Clinically studied dosages are not specified in the available research. MenaQ7 is standardized to contain NLT 96% and NMT 101% all-trans MK-7, available as 2000 ppm powder formulations. Consult a healthcare provider before starting any new supplement.

Synergy & Pairings

Vitamin D3, Calcium, Magnesium, Omega-3 fatty acids, Vitamin A

Safety & Interactions

MenaQ7 MK-7 is generally well tolerated with no serious adverse events reported in clinical trials at doses up to 360 mcg/day.
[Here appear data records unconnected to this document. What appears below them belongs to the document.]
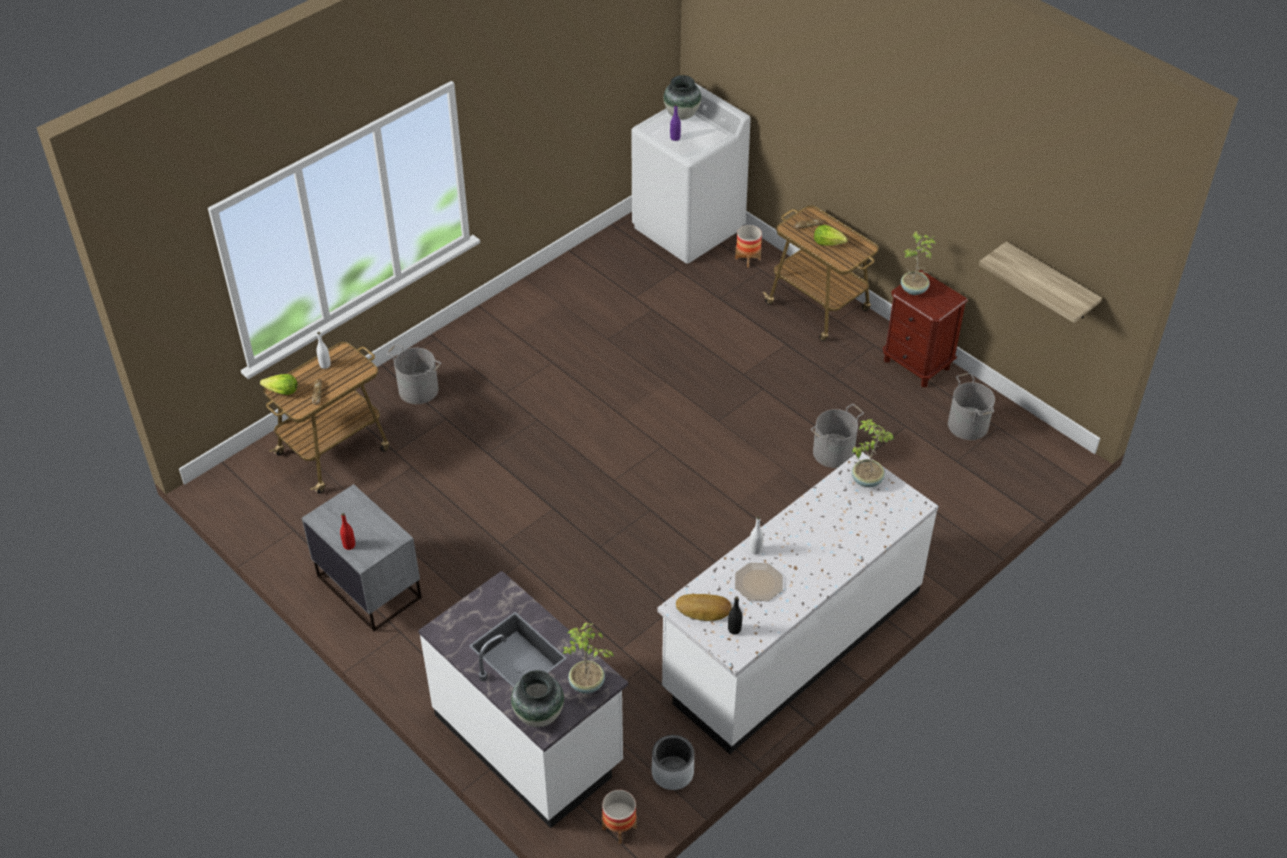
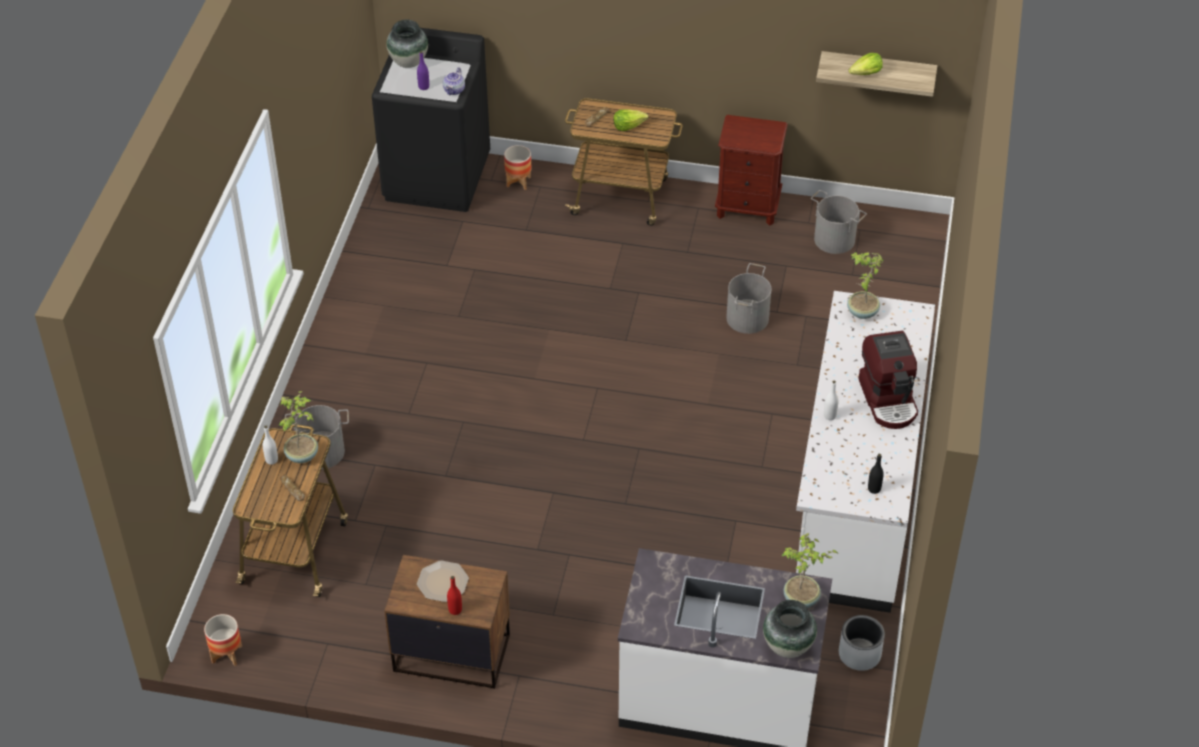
camera: 35 degrees left, 0 degrees up
(281, 391) = (254, 506): lettuce -> lettuce (866, 73)
(369, 586) = (451, 652): grey nightstand -> brown nightstand
(619, 828) = (858, 723): planter -> planter (227, 654)
(688, 228) = (437, 178): white washing machine -> black washing machine
(695, 150) = (454, 90): none -> teapot
(704, 610) = (835, 487): bread -> none
(759, 582) = (857, 441): plate -> plate (443, 581)
(819, 563) = (889, 399): none -> coffee machine
(914, 290) = (737, 134): potted plant -> potted plant (303, 455)

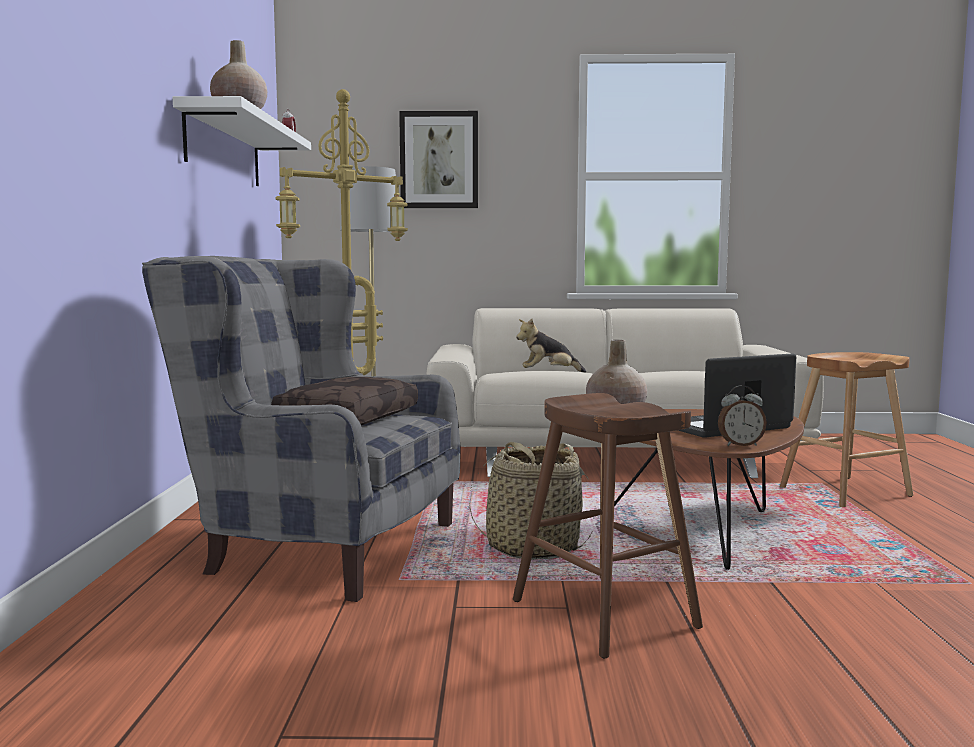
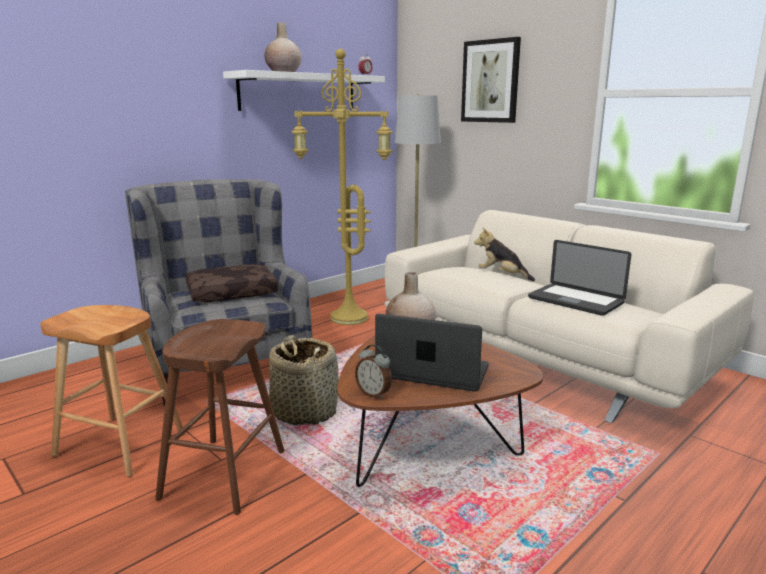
camera: 45 degrees right, 10 degrees up
(679, 370) = (575, 301): none -> laptop
(844, 492) = (656, 472): brown stool -> brown stool (120, 445)

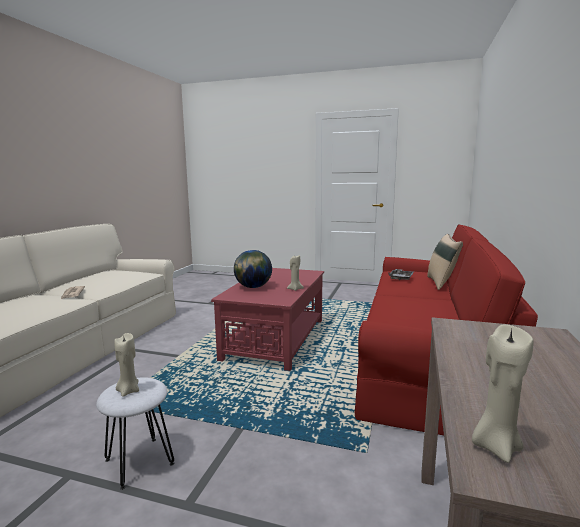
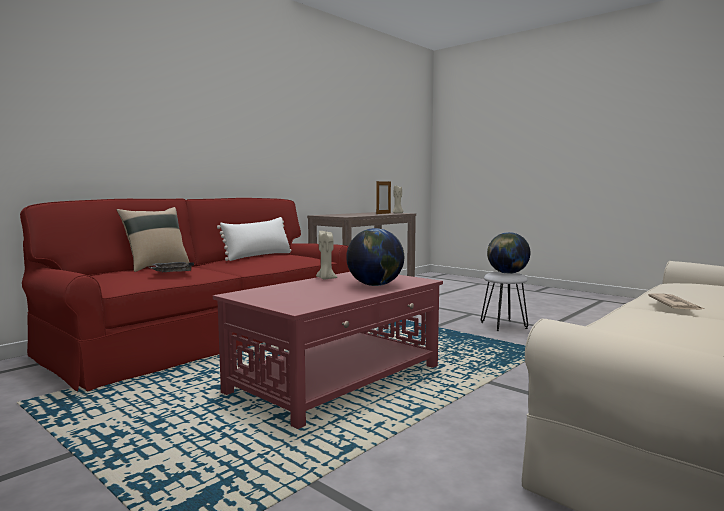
camera: 155 degrees left, 5 degrees down
(128, 391) = (507, 273): beige candle -> globe
(440, 313) = (258, 256): none -> white pillow
(521, 419) = (383, 213): none -> picture frame

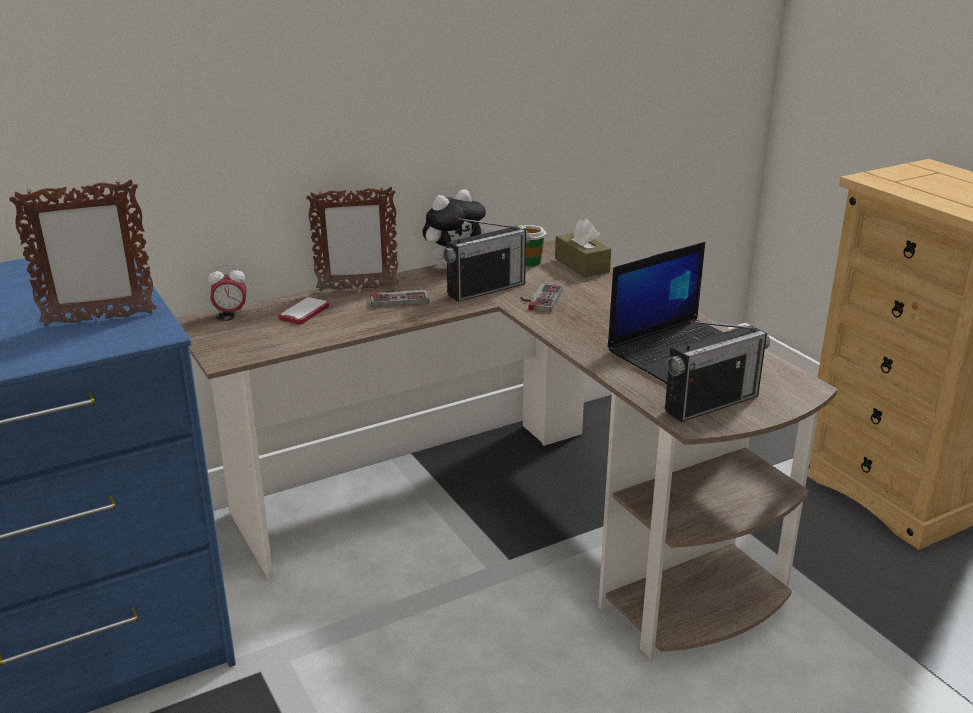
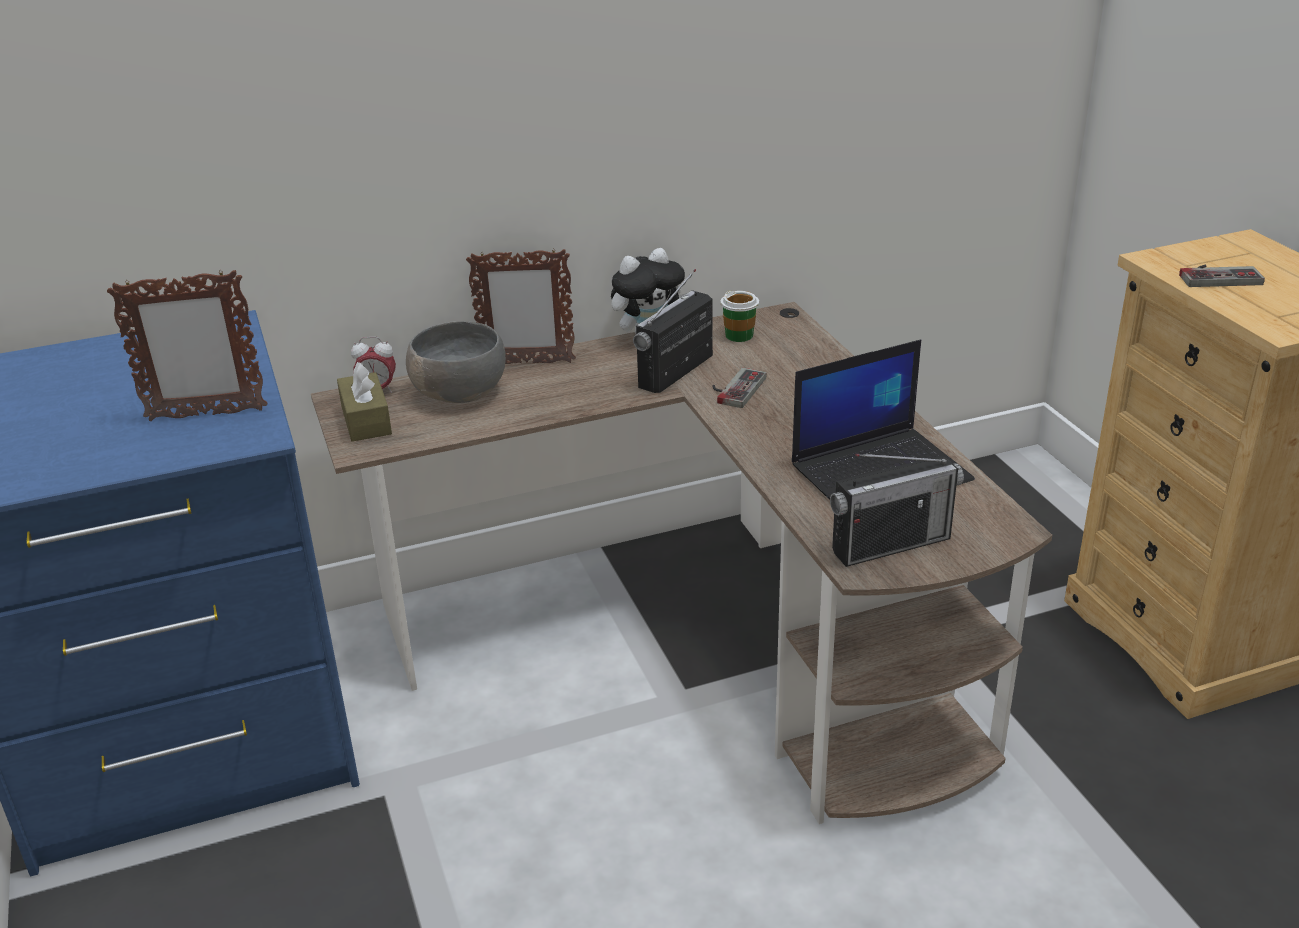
camera: 10 degrees right, 5 degrees up
(304, 312) = (459, 393): phone -> grey bowl
(398, 298) = (571, 379): game controller -> game controller (1217, 276)
(486, 289) = (676, 372): radio -> radio turned 150 degrees clockwise
(582, 265) = (801, 343): brown tissue box -> brown tissue box (366, 420)

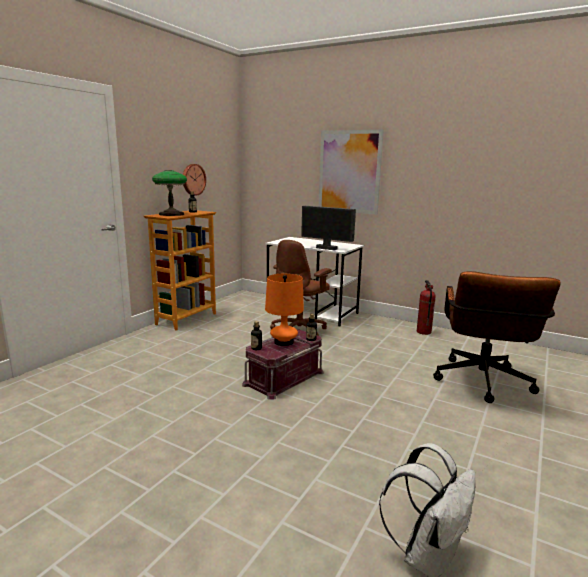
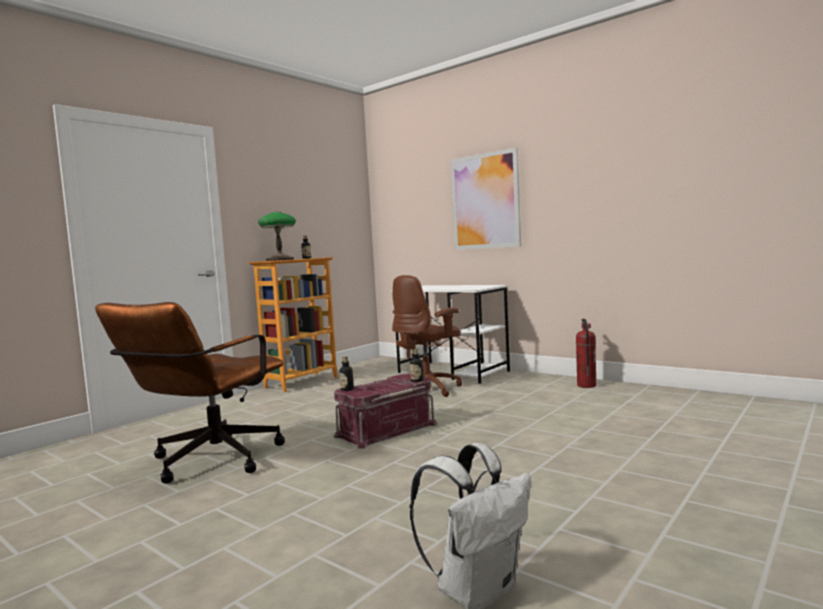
camera: 10 degrees right, 10 degrees down
(193, 179) = (309, 225): wall clock -> none
(283, 342) = (383, 384): orange table lamp -> none
(327, 248) = (459, 289): monitor -> none
(482, 384) = (640, 432): brown office chair -> brown office chair (207, 463)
The most clinically significant interaction is with vitamin K antagonist anticoagulants such as warfarin (Coumadin); MK-7 directly opposes warfarin's mechanism by restoring clotting factor carboxylation, and even doses as low as 50 mcg/day can measurably alter INR values, making concurrent use contraindicated without close medical supervision. Patients on antiplatelet agents or other anticoagulants such as rivaroxaban or apixaban should consult a physician before use, as interactions are theoretically possible. Safety data in pregnancy and lactation is insufficient to establish formal recommendations, so use during these periods should be discussed with a healthcare provider.